Genome-wide imputation analysis
Genotyped SNPs in cases and controls were phased using the SHAPE-IT (v.1) program50. Imputation of 6.1 million frequent SNPs (MAF > 0.05 in Europeans) was carried out using IMPUTE v2 (ref. 51). Chromosome regions were split in chunks of approximately 7 Mb. The reference panel was Phase I integrated variant set release (v3) in NCBI Build 37 (hg19) coordinates (see URLs). For each chromosomal chunk, a set of genetically matched panel individuals was selected, according to the last strategy used by IMPUTE52. Imputed SNPs were combined with SNPs extracted from the 1000 Genomes Project data set under the IMPUTE format. We merged both data sets using GTOOL. We applied a logistic regression (additive model) as implemented in SNPTEST45 (options -frequentist 1 and -score), using the first five components as covariates. Individuals from the 1000 Genomes Project data set were added for all SNPs either genotyped or imputed.
Post-analysis quality control
For each significantly associated SNP in a region (called here lead SNP), we visually inspected the cluster graph (Supplementary Fig. 12a) and the association results of SNPs in LD (locus plot).
Enrichment analysis
We tested enrichment in moderately associated SNPs grouped by distinctive properties. The first group included SNPs that have been reported to be associated with ECG traits in previous GWAS. We used the list published in ref. 53 after removal of redundant SNPs (one SNP was selected randomly for each group of SNPs with r2 > 0.2) and exclusion of SNPs located in the same haplotype block as rs10428132. The second list comprised every SNP located within 1-Mb intervals (500 kb upstream and 500 kb downstream) centered on the susceptibility genes for Brugada syndrome listed in ff 13. We removed the SCN5A gene, as it would have disproportionately inflated the overall statistics. Quantile-quantile plots were first visually inspected to check for enrichment. The significance of enrichment suggested by the quantile-quantile plot for the first group (ECG-associated SNPs) was formally tested by a simple Fisher combination test.
Replication genotyping
The three significantly associated SNPs from the GWAS stage (rs10428132, rs9388451 and rs11708996) were typed for the replication steps by TaqMan SNP Genotyping assays (Applied Biosystems) according to the manufacturer’s protocol on a LightCycler 480 Real-Time PCR System (Roche) or an ABI Prism 7900HT Sequence Detection System (Applied Biosystems). Assays C__26860683_10, C___2824356_10 and C__44417794_10 were functionally tested by Applied Biosystems for the SNPs rs10428132, rs9388451 and rs11708996, respectively. Reaction conditions included an initial denaturation step at 95 °C for 10 min, followed by 50 cycles of denaturation at 95 °C for 15 s and annealing at 60 °C for 30 s. Data were analyzed with LightCycler 480 software (release 1.5.0 SP4; Supplementary Fig. 12b) or by ABI 7900HT Sequence Detection Systems software (Supplementary Fig. 12c). Outliers were excluded from the analysis. After the first round of genotyping, two samples per SNP genotype cluster were sequenced to verify genotype (Supplementary Fig. 12b). Furthermore, 15 samples that were previously genotyped on Affymetrix Axiom Genome-Wide CEU 1 arrays were used as control samples: the genotypes obtained by TaqMan assays were perfectly concordant with those generated with Axiom array technology.

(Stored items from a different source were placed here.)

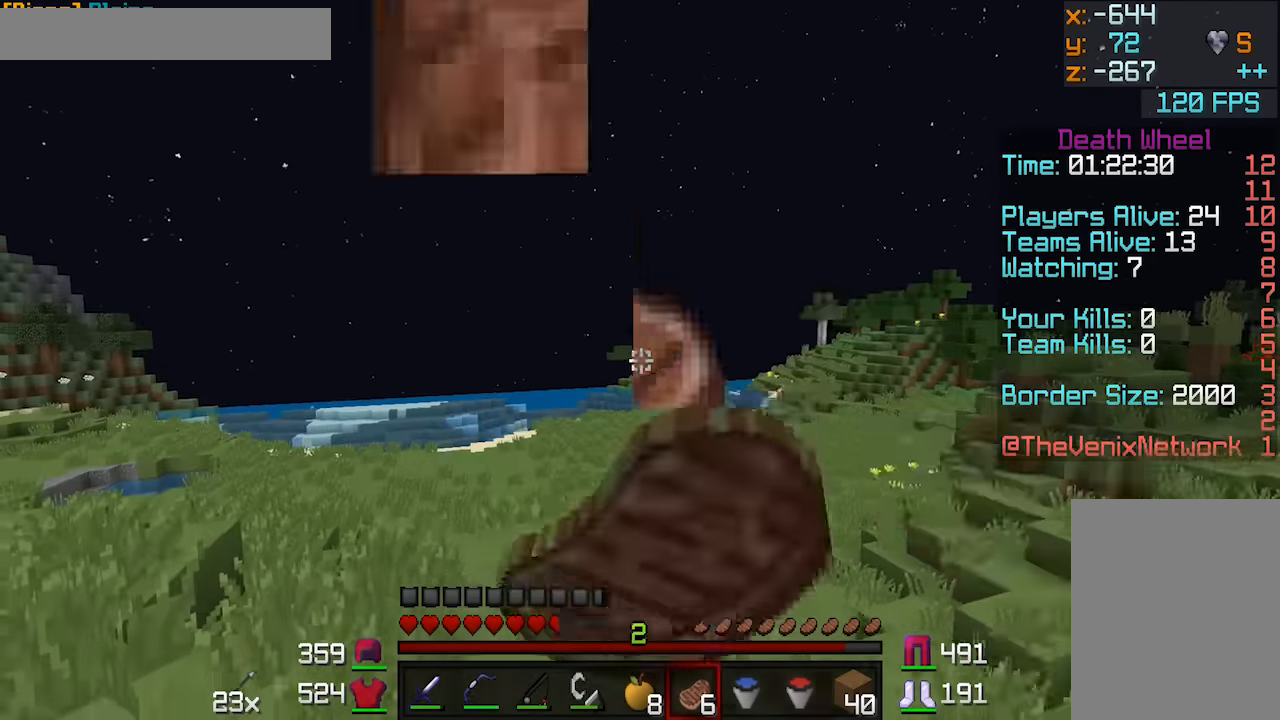
{"keys": ["a", "w"], "mouse": ["left", "right"], "events": []}
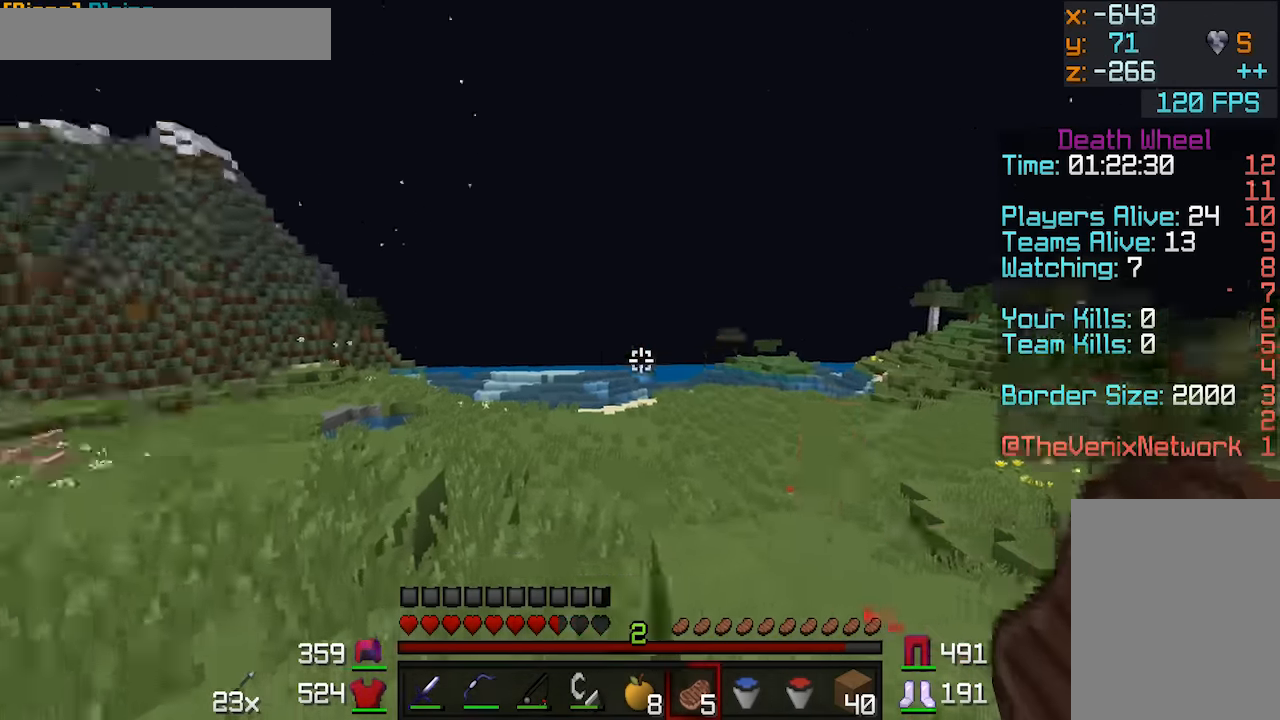
{"keys": ["a", "w"], "mouse": ["right"], "events": [[83, "mouse_left", "up"], [83, "mouse_right", "up"], [483, "mouse_right", "down"]]}
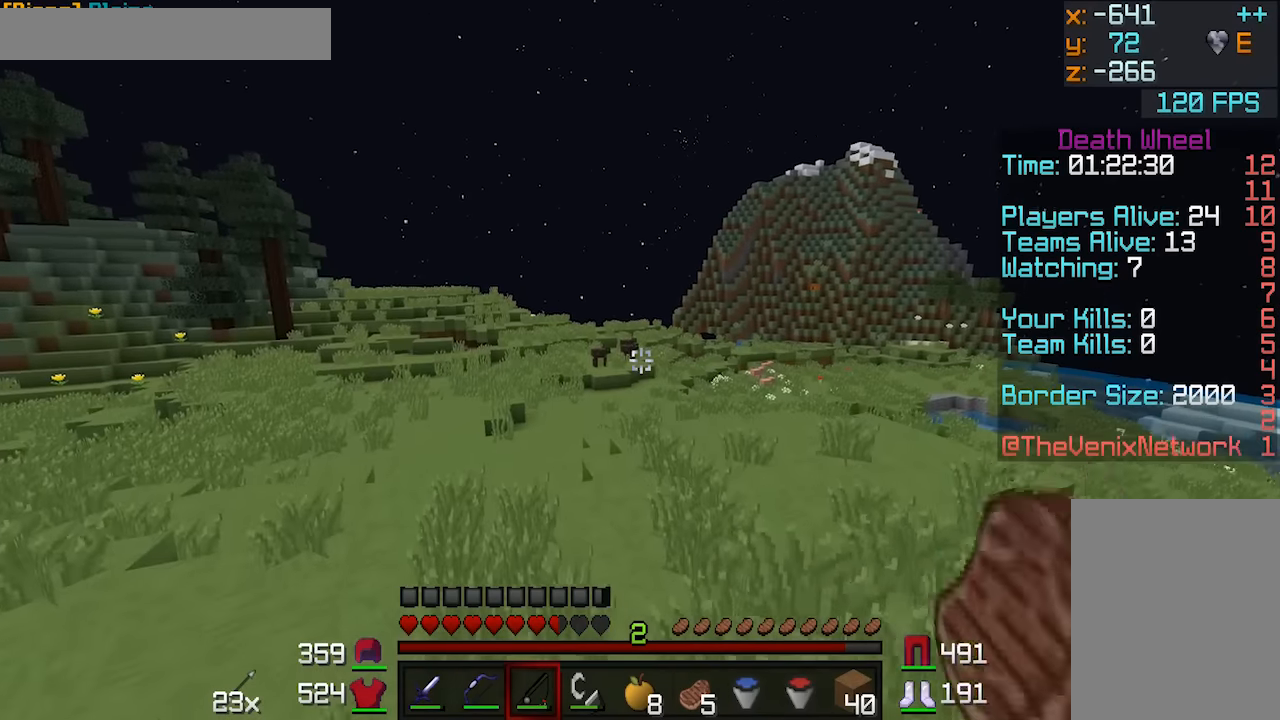
{"keys": ["w"], "mouse": [], "events": [[83, "a", "up"], [83, "mouse_right", "up"]]}
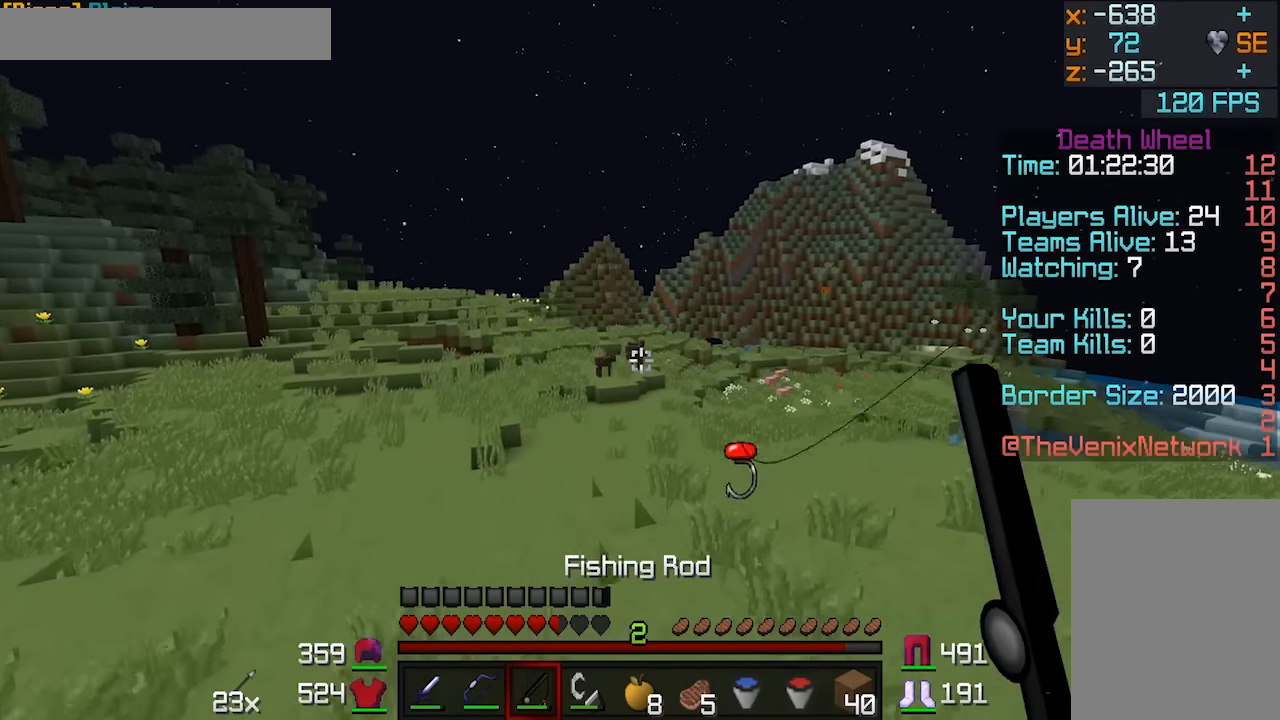
{"keys": ["w"], "mouse": [], "events": []}
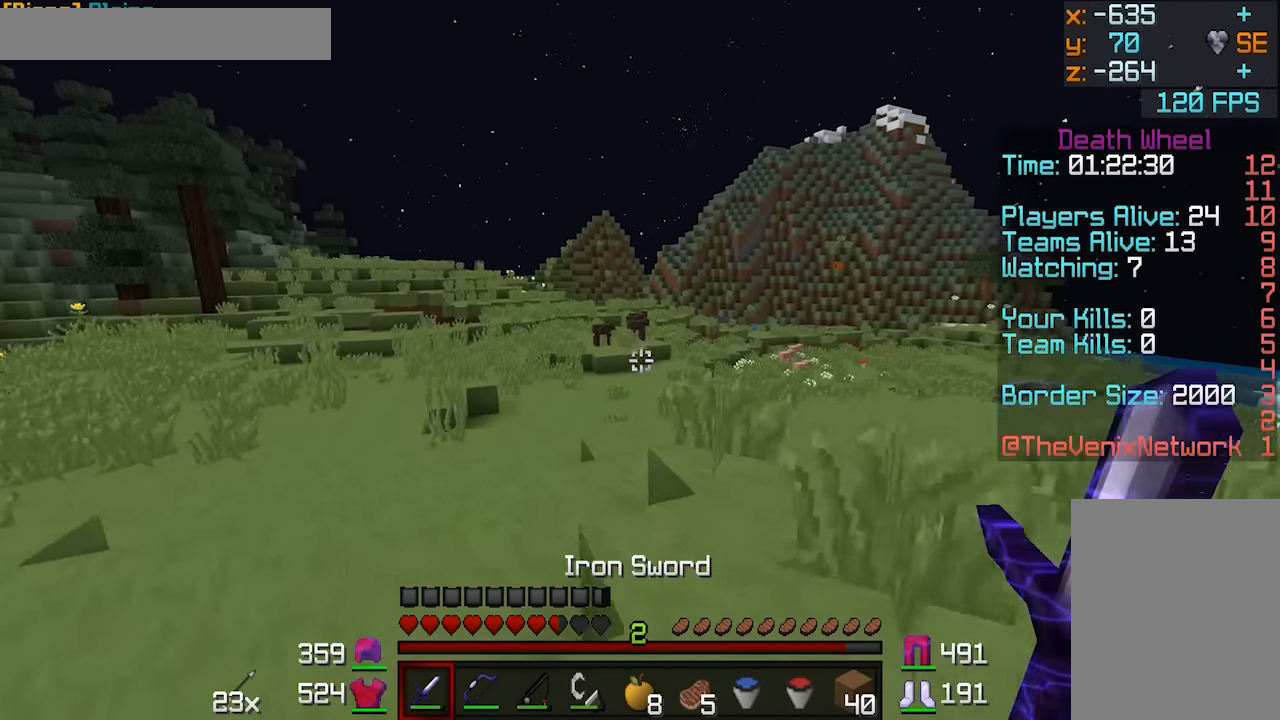
{"keys": ["w"], "mouse": [], "events": []}
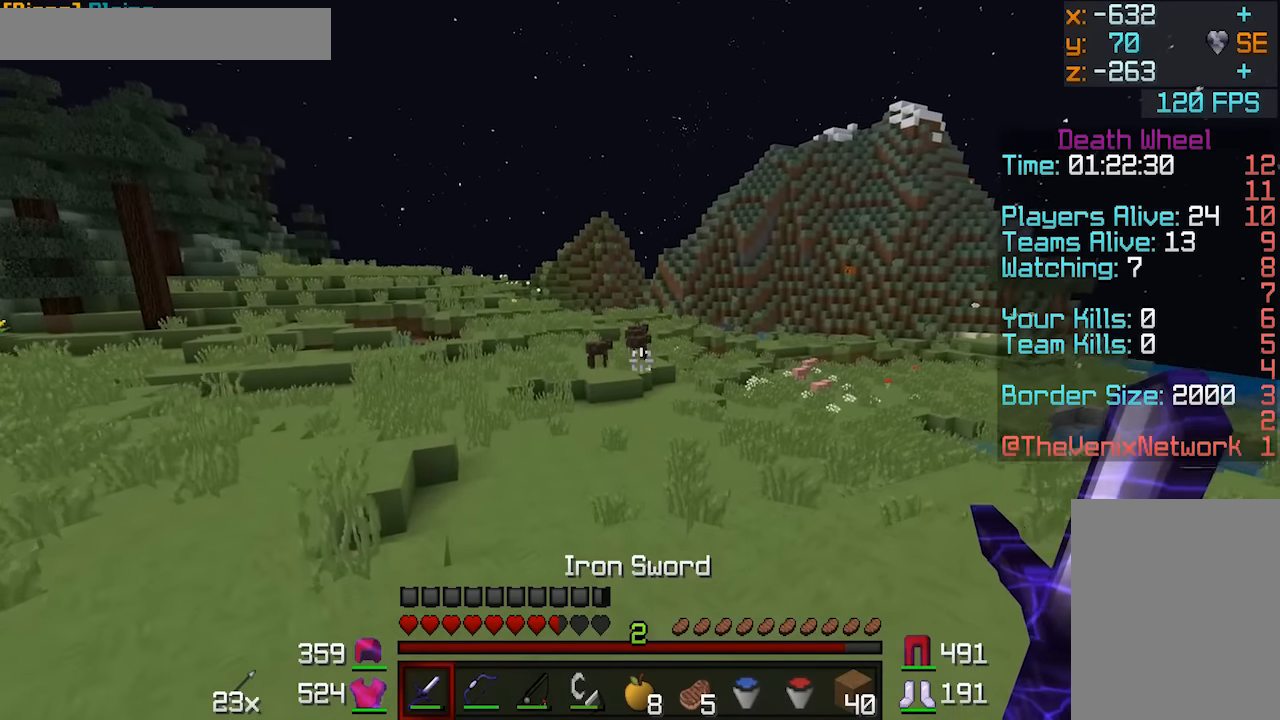
{"keys": ["w"], "mouse": [], "events": []}
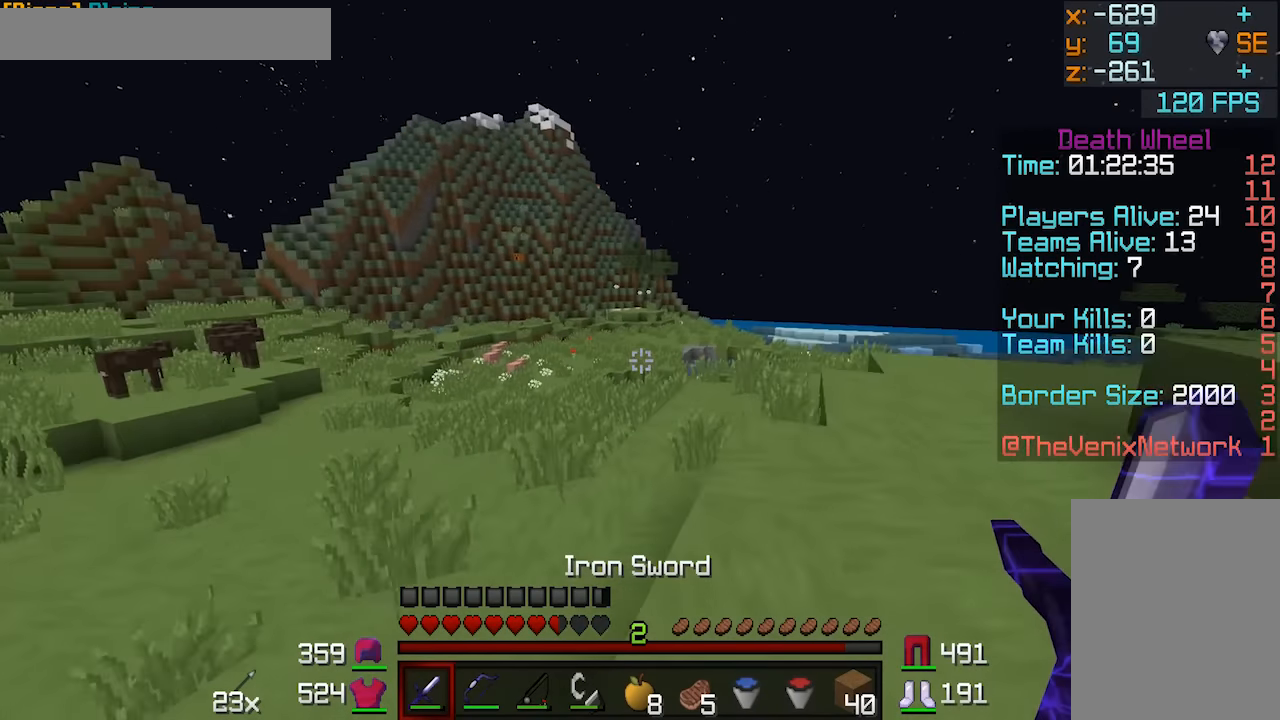
{"keys": ["w"], "mouse": [], "events": []}
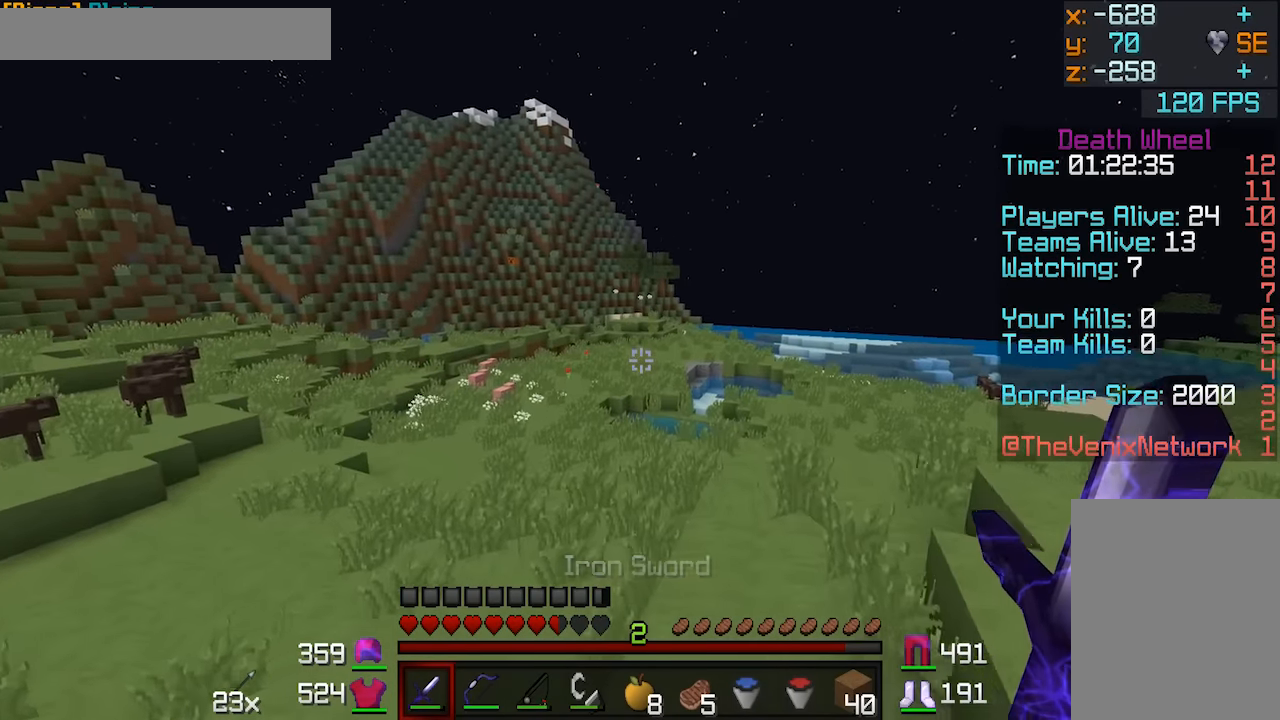
{"keys": ["w"], "mouse": [], "events": []}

SNP imputation for the control population used in the European replication
The genotypes of the three SNPs tested in replication were imputed using IMPUTE software for 806 D.E.S.I.R. individuals on the basis of genotype data sets previously generated on Illumina Human CNV370-Duo arrays24,54. We selected a threshold of 0.9 for genotype calling, meaning that the genotypes whose posterior probability exceeded this threshold were called, whereas those where this probability was below the threshold were set as unknown. We genotyped 49 individuals on both Affymetrix and Illumina arrays. Once hard calls were obtained using GTOOL (see URLs) with -Gen mode and –threshold option set to 0.9, concordance rates were calculated using PLINK (merging mode 7). Perfect concordance was observed between genotyped and imputed SNPs (100% concordance rate for 144 genotypes).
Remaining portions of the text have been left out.